DATA FOR ANALYSIS:
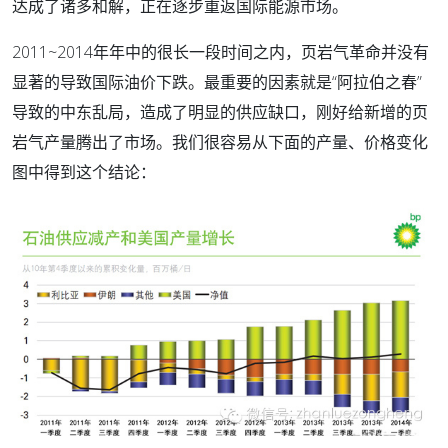
达成了诸多和解，正在逐步重返国际能源市场。
2011~2014年年中的很长一段时间之内，页岩气革命并没有
显著的导致国际油价下跌。最重要的因素就是“阿拉伯之春”
导致的中东乱局，造成了明显的供应缺口，刚好给新增的页
岩气产量腾出了市场。我们很容易从下面的产量、价格变化
图中得到这个结论：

DESCRIPTION OF THE TASK: Transcribe the records above exactly, skipping pictures.

ANSWER:
达成了诸多和解，正在逐步重返国际能源市场。
2011~2014年年中的很长一段时间之内，页岩气革命并没有
显著的导致国际油价下跌。最重要的因素就是“阿拉伯之春”
导致的中东乱局，造成了明显的供应缺口，刚好给新增的页
岩气产量腾出了市场。我们很容易从下面的产量、价格变化
图中得到这个结论：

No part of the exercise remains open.